I've hardly written a thing in four years.  I have files and files and files where journal entries, short stories, and attempted novels sit unused, unread.  I know it's a waste.  At one time I considered myself an actual writer.  At one time, I felt so confident that it was my "destiny" (whatever that is), or at least some type of calling, but whatever it was, it was my beckoning career.

Unfortunately, you can't have a career when you don't even dabble.

I was asked the other day, "Why don't you have a blog?"  Well, that was an interesting question.  Why don't I have a blog?  Probably because I don't write anymore, and even if I did...well, that doesn't matter.  I have one now.

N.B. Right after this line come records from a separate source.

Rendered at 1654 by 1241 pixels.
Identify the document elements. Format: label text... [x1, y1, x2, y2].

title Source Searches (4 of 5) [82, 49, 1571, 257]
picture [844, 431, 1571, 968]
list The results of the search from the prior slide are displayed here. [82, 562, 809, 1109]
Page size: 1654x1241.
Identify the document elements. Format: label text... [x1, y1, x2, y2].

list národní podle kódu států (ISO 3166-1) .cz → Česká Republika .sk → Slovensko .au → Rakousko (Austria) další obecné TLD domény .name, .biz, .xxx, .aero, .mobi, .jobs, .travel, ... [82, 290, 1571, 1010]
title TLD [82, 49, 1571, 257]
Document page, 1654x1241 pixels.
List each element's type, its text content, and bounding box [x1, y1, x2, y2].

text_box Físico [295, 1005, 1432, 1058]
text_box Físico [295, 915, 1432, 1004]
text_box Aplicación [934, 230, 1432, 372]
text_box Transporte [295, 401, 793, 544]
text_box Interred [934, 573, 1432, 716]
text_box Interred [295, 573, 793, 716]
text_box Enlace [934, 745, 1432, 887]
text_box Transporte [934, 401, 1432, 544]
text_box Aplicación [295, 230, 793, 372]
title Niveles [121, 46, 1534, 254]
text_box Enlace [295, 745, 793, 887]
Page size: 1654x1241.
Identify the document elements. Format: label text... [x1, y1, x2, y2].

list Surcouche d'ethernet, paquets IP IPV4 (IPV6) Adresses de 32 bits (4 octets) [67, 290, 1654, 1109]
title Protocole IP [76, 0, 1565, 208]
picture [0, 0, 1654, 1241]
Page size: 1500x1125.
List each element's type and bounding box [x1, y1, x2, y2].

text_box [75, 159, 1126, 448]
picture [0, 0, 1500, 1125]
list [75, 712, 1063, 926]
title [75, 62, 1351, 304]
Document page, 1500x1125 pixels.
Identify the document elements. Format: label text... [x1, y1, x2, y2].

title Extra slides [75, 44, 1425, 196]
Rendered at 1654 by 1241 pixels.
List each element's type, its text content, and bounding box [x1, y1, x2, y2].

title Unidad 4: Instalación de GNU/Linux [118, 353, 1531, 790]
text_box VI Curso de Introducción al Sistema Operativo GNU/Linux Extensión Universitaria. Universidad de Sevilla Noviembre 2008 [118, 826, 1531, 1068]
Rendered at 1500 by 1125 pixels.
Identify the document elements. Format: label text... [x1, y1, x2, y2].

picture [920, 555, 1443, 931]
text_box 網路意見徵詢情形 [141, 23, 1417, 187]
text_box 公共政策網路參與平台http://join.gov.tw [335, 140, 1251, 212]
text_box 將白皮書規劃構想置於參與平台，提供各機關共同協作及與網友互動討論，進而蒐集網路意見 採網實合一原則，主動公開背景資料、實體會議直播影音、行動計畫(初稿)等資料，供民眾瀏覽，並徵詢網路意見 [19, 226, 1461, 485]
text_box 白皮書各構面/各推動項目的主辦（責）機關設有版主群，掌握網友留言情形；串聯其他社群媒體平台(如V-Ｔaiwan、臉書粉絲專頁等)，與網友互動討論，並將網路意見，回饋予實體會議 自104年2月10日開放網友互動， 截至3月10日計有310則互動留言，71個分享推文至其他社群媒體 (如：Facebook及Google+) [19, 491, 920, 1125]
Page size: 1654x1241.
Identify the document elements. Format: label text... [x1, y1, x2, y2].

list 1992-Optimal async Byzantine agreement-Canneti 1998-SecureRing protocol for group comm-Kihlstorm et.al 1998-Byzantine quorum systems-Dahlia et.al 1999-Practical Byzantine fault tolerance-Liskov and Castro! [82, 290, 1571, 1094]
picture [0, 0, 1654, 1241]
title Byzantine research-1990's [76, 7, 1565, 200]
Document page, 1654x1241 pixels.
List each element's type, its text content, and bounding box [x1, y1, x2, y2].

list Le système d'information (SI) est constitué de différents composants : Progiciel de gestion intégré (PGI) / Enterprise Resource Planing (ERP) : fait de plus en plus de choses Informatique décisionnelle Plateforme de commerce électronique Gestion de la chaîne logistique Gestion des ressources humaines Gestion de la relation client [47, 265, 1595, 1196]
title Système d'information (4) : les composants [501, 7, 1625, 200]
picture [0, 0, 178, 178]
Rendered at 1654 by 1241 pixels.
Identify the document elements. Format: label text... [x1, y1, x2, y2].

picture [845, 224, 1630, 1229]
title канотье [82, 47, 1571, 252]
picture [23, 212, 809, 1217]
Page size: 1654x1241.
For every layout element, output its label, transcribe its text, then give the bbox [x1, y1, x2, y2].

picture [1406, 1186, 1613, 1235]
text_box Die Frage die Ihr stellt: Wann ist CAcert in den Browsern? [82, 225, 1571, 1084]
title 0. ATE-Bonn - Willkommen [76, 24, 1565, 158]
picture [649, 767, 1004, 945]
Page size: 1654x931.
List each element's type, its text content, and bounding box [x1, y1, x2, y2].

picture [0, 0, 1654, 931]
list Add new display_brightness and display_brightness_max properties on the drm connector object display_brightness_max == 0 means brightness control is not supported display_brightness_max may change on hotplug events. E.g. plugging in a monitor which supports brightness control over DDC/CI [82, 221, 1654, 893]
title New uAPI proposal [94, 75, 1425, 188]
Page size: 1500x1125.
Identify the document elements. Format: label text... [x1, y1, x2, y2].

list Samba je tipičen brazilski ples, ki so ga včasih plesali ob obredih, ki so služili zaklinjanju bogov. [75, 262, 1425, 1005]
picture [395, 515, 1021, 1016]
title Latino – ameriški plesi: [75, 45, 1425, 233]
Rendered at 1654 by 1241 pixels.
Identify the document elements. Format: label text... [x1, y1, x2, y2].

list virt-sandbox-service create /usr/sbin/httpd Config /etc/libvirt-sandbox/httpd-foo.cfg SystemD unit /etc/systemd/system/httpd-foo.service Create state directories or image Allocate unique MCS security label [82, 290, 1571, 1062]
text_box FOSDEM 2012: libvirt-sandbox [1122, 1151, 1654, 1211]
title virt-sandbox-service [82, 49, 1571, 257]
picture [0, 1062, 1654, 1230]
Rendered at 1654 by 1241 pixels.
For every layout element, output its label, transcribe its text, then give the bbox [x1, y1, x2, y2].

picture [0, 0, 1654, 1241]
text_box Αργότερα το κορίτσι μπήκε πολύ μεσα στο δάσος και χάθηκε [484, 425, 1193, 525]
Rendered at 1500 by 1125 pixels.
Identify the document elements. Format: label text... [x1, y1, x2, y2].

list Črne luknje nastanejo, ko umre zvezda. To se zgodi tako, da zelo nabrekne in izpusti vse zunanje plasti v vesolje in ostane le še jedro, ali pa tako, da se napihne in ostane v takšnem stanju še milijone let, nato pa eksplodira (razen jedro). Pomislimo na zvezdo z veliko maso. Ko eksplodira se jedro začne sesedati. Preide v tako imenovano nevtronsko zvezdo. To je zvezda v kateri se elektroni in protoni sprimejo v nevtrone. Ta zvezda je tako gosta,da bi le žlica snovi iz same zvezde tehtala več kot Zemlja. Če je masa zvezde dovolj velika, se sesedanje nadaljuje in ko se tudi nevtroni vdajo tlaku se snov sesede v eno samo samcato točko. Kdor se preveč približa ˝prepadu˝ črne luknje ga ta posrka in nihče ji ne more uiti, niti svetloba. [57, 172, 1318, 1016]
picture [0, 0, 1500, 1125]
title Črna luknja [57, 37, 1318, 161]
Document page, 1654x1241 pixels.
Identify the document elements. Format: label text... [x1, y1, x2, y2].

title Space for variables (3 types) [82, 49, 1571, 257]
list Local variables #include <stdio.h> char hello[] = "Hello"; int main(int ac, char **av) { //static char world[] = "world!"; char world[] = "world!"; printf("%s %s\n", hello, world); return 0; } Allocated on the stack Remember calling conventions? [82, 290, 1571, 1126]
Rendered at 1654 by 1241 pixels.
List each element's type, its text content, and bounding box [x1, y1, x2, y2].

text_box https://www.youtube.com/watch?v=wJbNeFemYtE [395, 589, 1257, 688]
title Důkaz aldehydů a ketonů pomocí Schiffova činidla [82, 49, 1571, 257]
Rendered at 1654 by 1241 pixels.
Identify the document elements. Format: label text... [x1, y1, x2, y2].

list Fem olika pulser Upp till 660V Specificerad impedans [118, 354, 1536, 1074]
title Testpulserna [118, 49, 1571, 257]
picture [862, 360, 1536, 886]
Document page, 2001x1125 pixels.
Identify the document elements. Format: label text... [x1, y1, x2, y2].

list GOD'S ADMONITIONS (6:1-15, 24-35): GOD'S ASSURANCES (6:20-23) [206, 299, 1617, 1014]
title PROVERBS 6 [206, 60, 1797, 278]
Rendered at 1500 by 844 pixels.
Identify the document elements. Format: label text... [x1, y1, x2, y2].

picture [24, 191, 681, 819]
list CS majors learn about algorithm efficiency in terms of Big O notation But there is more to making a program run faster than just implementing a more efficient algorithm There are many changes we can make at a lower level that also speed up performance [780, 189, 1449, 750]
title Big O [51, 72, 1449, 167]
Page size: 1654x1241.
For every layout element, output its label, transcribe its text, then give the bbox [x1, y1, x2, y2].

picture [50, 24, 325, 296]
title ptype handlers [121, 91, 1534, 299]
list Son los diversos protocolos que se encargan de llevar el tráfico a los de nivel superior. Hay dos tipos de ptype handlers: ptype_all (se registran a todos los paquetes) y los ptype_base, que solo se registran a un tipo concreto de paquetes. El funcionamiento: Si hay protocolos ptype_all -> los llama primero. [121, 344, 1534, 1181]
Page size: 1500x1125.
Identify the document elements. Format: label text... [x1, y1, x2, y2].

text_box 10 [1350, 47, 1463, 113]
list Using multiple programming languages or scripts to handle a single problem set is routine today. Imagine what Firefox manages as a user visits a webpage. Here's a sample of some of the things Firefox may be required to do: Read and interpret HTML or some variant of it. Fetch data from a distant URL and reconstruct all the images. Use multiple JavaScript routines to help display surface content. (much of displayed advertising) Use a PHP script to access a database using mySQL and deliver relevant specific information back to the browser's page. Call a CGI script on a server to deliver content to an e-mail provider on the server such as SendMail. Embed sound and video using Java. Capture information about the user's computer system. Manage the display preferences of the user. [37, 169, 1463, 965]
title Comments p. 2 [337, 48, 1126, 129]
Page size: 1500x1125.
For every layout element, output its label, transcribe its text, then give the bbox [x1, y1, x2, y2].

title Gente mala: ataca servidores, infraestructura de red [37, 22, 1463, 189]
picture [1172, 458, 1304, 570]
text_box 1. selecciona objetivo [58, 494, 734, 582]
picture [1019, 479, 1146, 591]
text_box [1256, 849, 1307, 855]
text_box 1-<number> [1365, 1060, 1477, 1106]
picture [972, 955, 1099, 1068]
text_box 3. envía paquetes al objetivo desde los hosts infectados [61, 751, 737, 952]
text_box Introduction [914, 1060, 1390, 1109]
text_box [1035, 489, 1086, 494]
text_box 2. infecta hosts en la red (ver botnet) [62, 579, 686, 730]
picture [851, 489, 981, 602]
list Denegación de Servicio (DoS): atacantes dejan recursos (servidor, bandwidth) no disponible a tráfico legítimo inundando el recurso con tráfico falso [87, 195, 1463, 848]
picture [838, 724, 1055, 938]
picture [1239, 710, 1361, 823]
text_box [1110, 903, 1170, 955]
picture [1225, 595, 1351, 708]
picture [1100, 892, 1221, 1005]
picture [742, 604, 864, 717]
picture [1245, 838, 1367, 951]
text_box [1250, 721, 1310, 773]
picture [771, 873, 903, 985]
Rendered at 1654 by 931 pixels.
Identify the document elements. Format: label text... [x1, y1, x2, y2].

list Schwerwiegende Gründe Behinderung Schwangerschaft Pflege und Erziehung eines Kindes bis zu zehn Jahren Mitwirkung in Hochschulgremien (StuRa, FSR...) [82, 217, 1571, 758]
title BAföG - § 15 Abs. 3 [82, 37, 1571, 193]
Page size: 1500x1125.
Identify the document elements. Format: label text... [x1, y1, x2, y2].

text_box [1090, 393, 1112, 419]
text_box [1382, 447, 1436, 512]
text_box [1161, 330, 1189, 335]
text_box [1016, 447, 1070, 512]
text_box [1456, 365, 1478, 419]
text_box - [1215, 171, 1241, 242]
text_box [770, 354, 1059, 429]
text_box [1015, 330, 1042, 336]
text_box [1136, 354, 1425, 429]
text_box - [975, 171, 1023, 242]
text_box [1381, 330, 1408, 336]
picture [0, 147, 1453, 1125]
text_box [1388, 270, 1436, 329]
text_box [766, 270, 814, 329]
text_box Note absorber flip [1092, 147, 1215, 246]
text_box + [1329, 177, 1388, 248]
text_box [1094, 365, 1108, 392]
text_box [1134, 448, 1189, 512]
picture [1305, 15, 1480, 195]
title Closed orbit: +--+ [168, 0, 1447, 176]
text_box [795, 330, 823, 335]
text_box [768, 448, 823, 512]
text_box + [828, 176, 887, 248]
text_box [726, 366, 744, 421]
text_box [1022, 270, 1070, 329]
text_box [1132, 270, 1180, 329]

Maybe the better question is, "Why don't you write anymore?"  And I could come up with a hundred answers to that very probing inquiry.  I don't know what the real answer is.  But whether I write or not, I have to remember that I can write.  It's doesn't have to be good.  It probably won't be good.  Someone once told me that you have to write a lot of crap in order to get something good.  So maybe the fact that my adoring fans are expecting a riveting blog entry every couple of days or so will force me to write at least something.  And maybe, just maybe, a tiny little gem will rise to the surface, somewhere in the midst of a thousand attempts.

I don't want this to be a chronicle of my life, my daily adventures (or lack thereof).  I suppose I could wish for something philosophical, posing deep, self-altering questions, but I've never been that intelligent.  This is just a place to write.  If you don't like it, I don't care.  I probably won't even like it.

But at least I'll be writing.  So there.